▶ [ASSIGNED TASK]: Everything from the line that holds "Verzend/afhaal" through the end of the listing below must be retyped word for word, without any pictures.

··· DATASET RECORDS ···

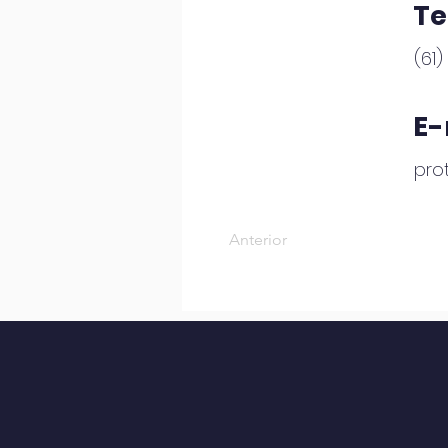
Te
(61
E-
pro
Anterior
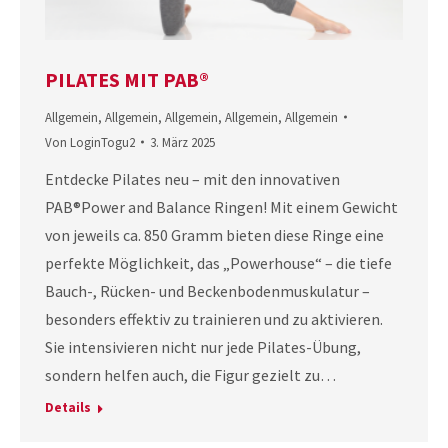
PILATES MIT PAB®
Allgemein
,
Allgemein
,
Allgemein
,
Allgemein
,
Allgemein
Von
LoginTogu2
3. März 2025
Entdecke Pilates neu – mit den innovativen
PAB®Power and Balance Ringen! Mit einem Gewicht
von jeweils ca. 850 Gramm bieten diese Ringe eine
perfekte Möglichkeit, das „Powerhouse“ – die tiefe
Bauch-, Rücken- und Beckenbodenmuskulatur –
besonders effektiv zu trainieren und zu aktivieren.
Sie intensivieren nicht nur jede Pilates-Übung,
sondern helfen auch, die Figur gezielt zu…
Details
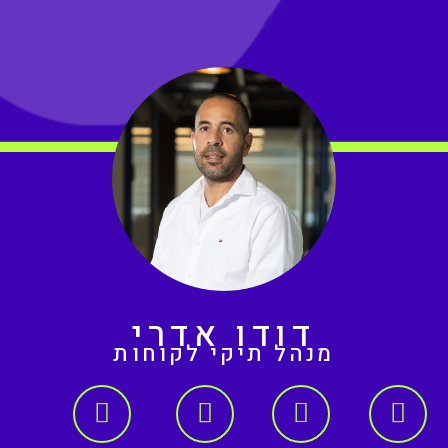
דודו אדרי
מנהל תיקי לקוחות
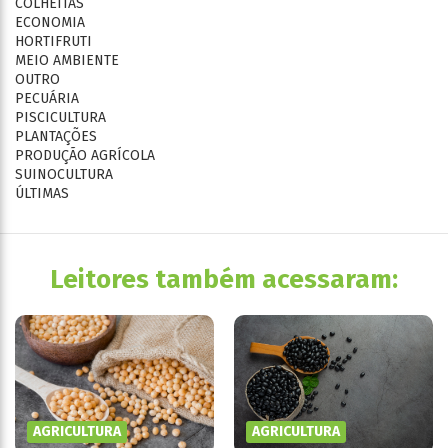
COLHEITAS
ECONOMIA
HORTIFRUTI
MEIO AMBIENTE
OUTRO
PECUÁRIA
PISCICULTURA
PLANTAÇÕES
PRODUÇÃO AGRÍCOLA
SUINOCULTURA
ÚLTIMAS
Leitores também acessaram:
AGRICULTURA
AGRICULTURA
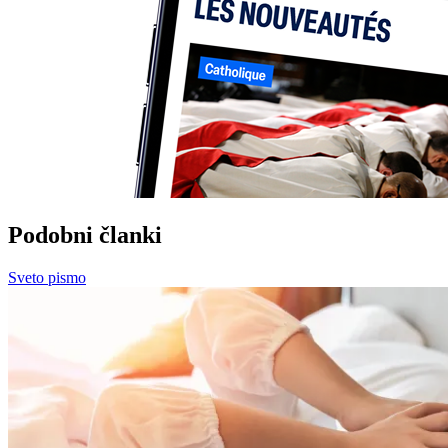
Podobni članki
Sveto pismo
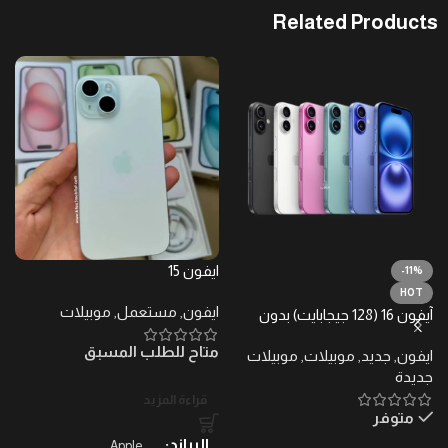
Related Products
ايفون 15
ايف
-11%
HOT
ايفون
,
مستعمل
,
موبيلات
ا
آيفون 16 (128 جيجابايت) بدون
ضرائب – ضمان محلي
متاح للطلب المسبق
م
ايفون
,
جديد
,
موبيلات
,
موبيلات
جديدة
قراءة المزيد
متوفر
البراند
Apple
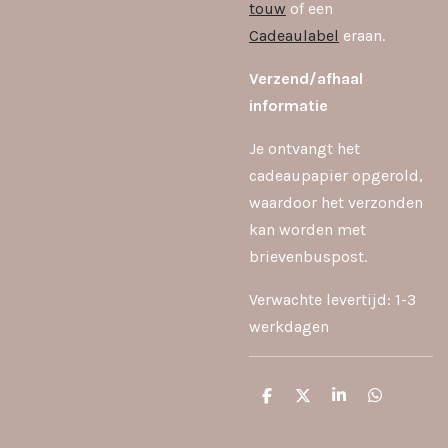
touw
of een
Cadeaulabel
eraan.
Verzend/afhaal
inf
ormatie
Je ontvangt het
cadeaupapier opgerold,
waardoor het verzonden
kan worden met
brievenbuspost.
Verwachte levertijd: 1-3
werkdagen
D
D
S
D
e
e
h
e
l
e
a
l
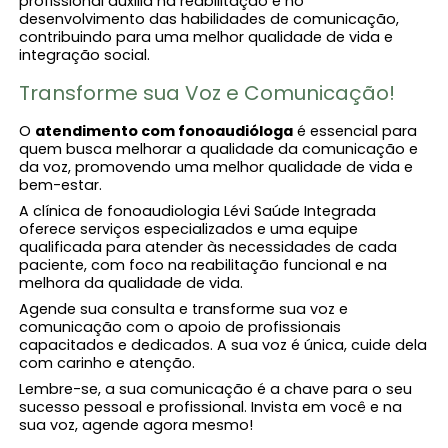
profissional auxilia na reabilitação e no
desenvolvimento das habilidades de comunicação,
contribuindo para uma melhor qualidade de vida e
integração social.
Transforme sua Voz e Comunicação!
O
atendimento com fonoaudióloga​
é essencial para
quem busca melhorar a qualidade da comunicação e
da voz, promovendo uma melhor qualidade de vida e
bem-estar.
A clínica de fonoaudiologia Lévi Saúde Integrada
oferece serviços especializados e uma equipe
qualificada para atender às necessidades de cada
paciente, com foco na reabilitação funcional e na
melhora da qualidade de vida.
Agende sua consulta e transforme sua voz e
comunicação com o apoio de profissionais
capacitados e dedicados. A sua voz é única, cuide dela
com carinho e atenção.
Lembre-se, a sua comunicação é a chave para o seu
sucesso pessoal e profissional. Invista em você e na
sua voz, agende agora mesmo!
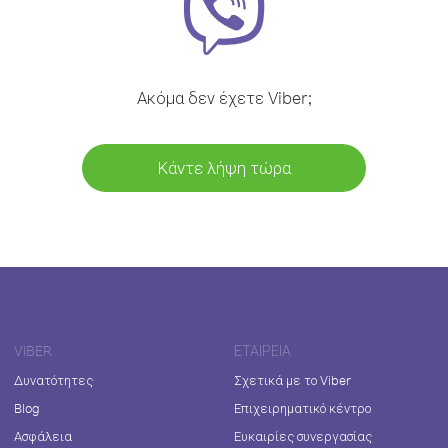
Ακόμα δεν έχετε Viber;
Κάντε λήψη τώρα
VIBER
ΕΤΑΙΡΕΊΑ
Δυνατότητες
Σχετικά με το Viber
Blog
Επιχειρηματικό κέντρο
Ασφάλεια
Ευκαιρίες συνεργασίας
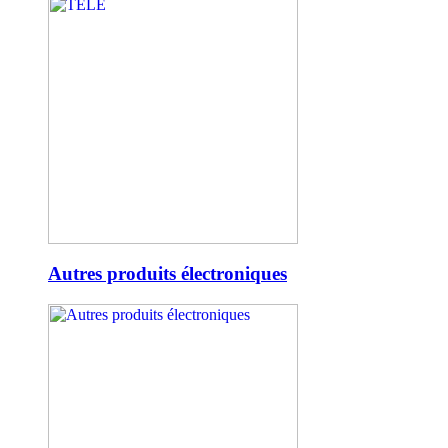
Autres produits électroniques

···

▶ [EXERCISE ANSWER]:
Verzend/afhaal
inf
ormatie
Je ontvangt het
cadeaupapier opgerold,
waardoor het verzonden
kan worden met
brievenbuspost.
Verwachte levertijd: 1-3
werkdagen
D
D
S
D
e
e
h
e
l
e
a
l
profissional auxilia na reabilitação e no
desenvolvimento das habilidades de comunicação,
contribuindo para uma melhor qualidade de vida e
integração social.
Transforme sua Voz e Comunicação!
O
atendimento com fonoaudióloga​
é essencial para
quem busca melhorar a qualidade da comunicação e
da voz, promovendo uma melhor qualidade de vida e
bem-estar.
A clínica de fonoaudiologia Lévi Saúde Integrada
oferece serviços especializados e uma equipe
qualificada para atender às necessidades de cada
paciente, com foco na reabilitação funcional e na
melhora da qualidade de vida.
Agende sua consulta e transforme sua voz e
comunicação com o apoio de profissionais
capacitados e dedicados. A sua voz é única, cuide dela
com carinho e atenção.
Lembre-se, a sua comunicação é a chave para o seu
sucesso pessoal e profissional. Invista em você e na
sua voz, agende agora mesmo!
Ακόμα δεν έχετε Viber;
Κάντε λήψη τώρα
VIBER
ΕΤΑΙΡΕΊΑ
Δυνατότητες
Σχετικά με το Viber
Blog
Επιχειρηματικό κέντρο
Ασφάλεια
Ευκαιρίες συνεργασίας
Autres produits électroniques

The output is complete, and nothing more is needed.